As soon as Solvency II takes effect, the definition and calculation of available equity, capital requirements and management will be replaced by the standards of Solvency II.
The solvency ratio based on supervisory provisions was 287.1 per cent as at 31 December 2013. Eligible equity amounted to € 3,290.2 million, which includes eligible subordinated liabilities of € 250.0 million up to half of the equity requirement and eligible subordinated liabilities of € 286.5 million up to a quarter of the equity requirement. The solvency requirement was € 1,145.9 million. The supervisory and internal minimum capitalisation of 135.0 per cent has therefore been surpassed considerably.
4.1. Statutory requirements
Risk capital requirements and available equity are currently calculated according to Solvency I regulations. These will be replaced when the Solvency II provisions become effective. In order to guarantee a smooth transition between these two different calculation methods, the UNIQA Group has performed parallel calculations since 2008. A consequence of these efforts is an early Group-wide introduction of the new methods and processes. Gaps and shortcomings will thus be identified early and promptly rectified.
4.2. Internal capital base
The UNIQA Group defines its risk appetite on the basis of an “economic capital model” (ECM). The excessive coverage of quantifiable risks with eligible equity should soon amount to at least 150 per cent. In the long term, excess coverage of up to 170 per cent can be achieved.
On 30 June 2013, and therefore before the placement of the supplementary capital bond in July 2013 and the capital increase in October 2013, the solvency ratio according to the ECM was 118.7 per cent. Taking into account the capital increase and the supplementary capital of € 150.0 million, the “pro forma solvency ratio” is 149.9 per cent. Further details can be found in the ECM report (from May 2014).

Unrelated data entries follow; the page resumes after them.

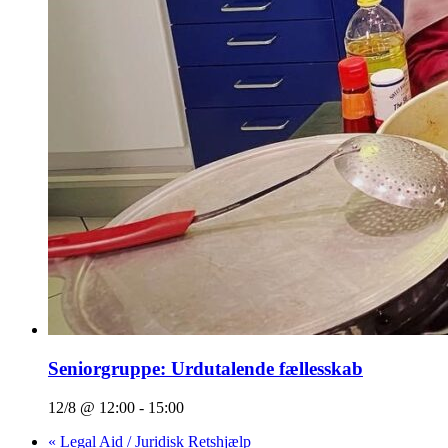
Seniorgruppe: Urdutalende fællesskab
12/8 @ 12:00
-
15:00
«
Legal Aid / Juridisk Retshjælp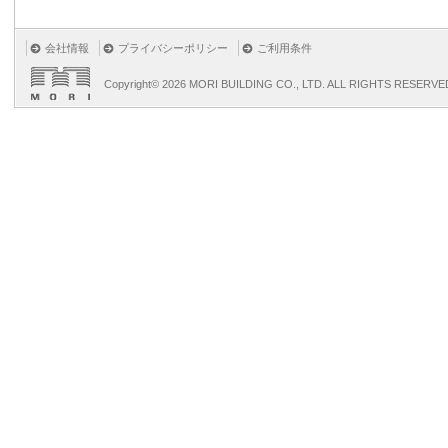
会社情報
プライバシーポリシー
ご利用条件
Copyright©
2026 MORI BUILDING CO., LTD. ALL RIGHTS RESERVE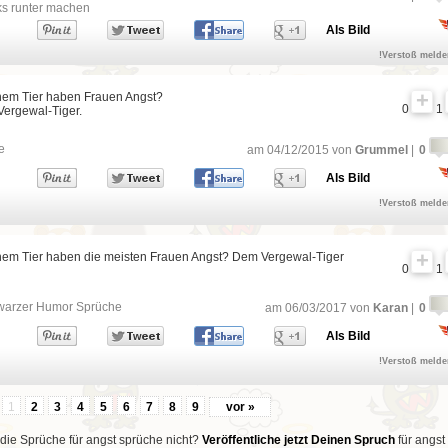
ks runter machen
Als Bild
!Verstoß meld
hem Tier haben Frauen Angst?
0
1
Vergewal-Tiger.
e
am 04/12/2015 von
Grummel
|
0
Als Bild
!Verstoß meld
hem Tier haben die meisten Frauen Angst? Dem Vergewal-Tiger
0
1
warzer Humor Sprüche
am 06/03/2017 von
Karan
|
0
Als Bild
!Verstoß meld
1
2
3
4
5
6
7
8
9
vor »
 die Sprüche für angst sprüche nicht?
Veröffentliche jetzt Deinen Spruch
für angst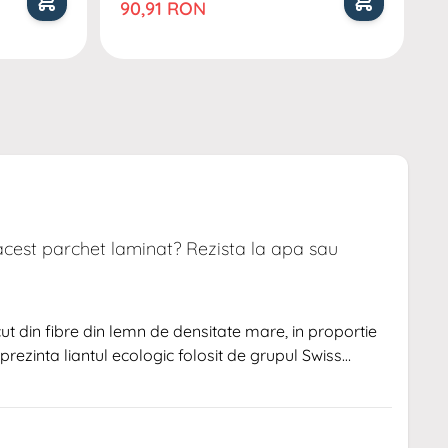
Pret special
P
90,91 RON
9
acest parchet laminat? Rezista la apa sau
ut din fibre din lemn de densitate mare, in proportie
prezinta liantul ecologic folosit de grupul Swiss
ificat fara emisii toxice pentru sanatate. Produsul este
undatii accidentale de scurta durata. Il puteti monta
nclusiv in bucatarie.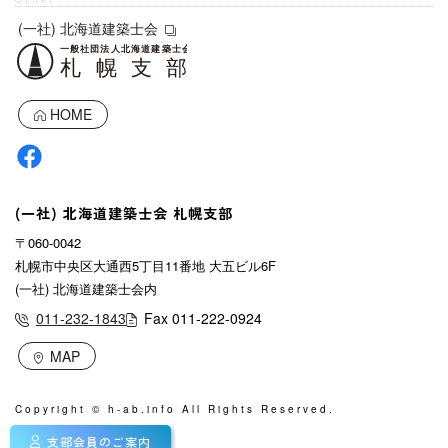
(一社) 北海道建築士会
HOME
(一社) 北海道建築士会 札幌支部
〒060-0042
札幌市中央区大通西5丁目11番地 大五ビル6F
(一社) 北海道建築士会内
011-232-1843
Fax 011-222-0924
MAP
Copyright © h-ab.info All Rights Reserved.
支部会員のご案内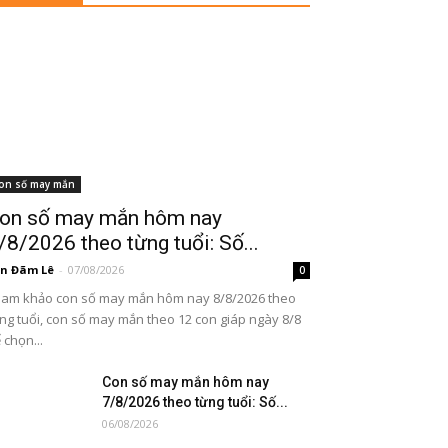
on số may mắn
on số may mắn hôm nay
/8/2026 theo từng tuổi: Số...
n Đãm Lê
-
07/08/2026
0
am khảo con số may mắn hôm nay 8/8/2026 theo
ng tuổi, con số may mắn theo 12 con giáp ngày 8/8
 chọn...
Con số may mắn hôm nay
7/8/2026 theo từng tuổi: Số...
06/08/2026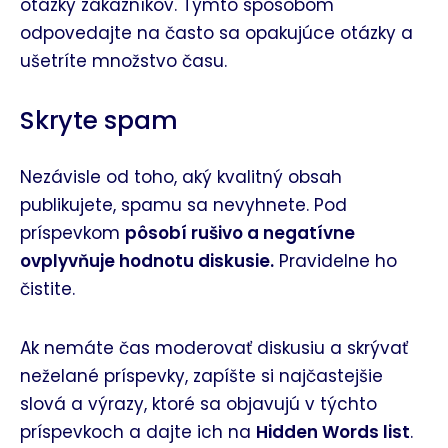
otázky zákazníkov. Týmto spôsobom
odpovedajte na často sa opakujúce otázky a
ušetríte množstvo času.
Skryte spam
Nezávisle od toho, aký kvalitný obsah
publikujete, spamu sa nevyhnete. Pod
príspevkom
pôsobí rušivo a negatívne
ovplyvňuje hodnotu diskusie.
Pravidelne ho
čistite.
Ak nemáte čas moderovať diskusiu a skrývať
neželané príspevky, zapíšte si najčastejšie
slová a výrazy, ktoré sa objavujú v týchto
príspevkoch a dajte ich na
Hidden Words list
.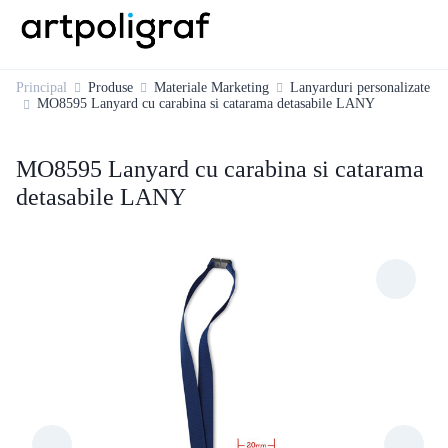
Principal
Produse
Materiale Marketing
Lanyarduri personalizate
MO8595 Lanyard cu carabina si catarama detasabile LANY
MO8595 Lanyard cu carabina si catarama
detasabile LANY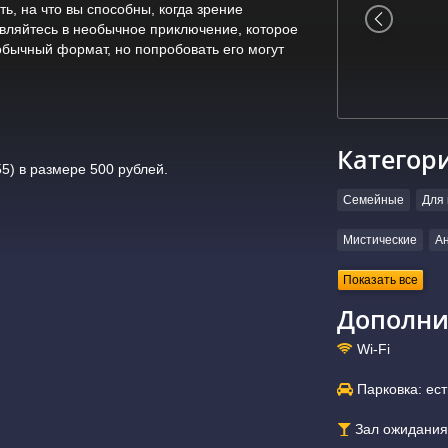
ь, на что вы способны, когда зрение
вляйтесь в необычное приключение, которое
еобычный формат, но попробовать его могут
Категор
5) в размере 500 рублей.
Семейные
Для 
Мистические
А
Показать все
Дополни
Wi-Fi
Парковка: ест
Зал ожидания: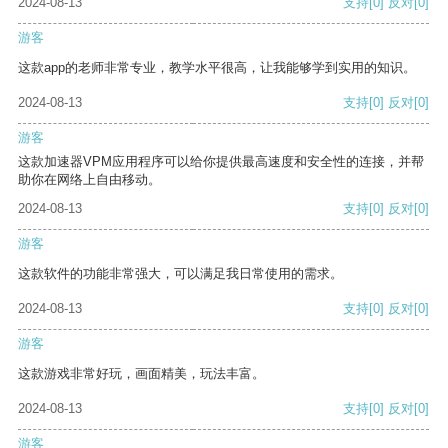
2024-08-13
支持
[0]
反对
[0]
游客
这款app的老师非常专业，教学水平很高，让我能够学到实用的知识。
2024-08-13
支持
[0]
反对
[0]
游客
这款加速器VPM应用程序可以给你提供最高速度和安全性的连接，并帮
助你在网络上自由移动。
2024-08-13
支持
[0]
反对
[0]
游客
这款软件的功能非常强大，可以满足我日常使用的需求。
2024-08-13
支持
[0]
反对
[0]
游客
这款游戏非常好玩，画面精美，玩法丰富。
2024-08-13
支持
[0]
反对
[0]
游客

4.3. Standard & Poor’s model
In addition to regulatory and internal provisions, capital requirements of an external rating agency are also considered in order to present creditworthiness objectively/make it comparable. Therefore, the UNIQA Group is regularly rated by the rating agency Standard & Poor’s. In October 2013, the latter upgraded the UNIQA Group’s rating to “A-” and those of UNIQA Österreich Versicherungen AG and UNIQA Re AG to “A”, each with a stable outlook. At the same time, the rating of the hybrid capital bond issued by UNIQA in July this year was raised a notch to “BBB”. The UNIQA Group considers the effects on its rating in its capital planning process with the aim of improving it in future.
UNIQA operates the purely quantitative rating model of Standard & Poor’s independently. The firm goal is to hold a minimum rating of “AA” mathematically.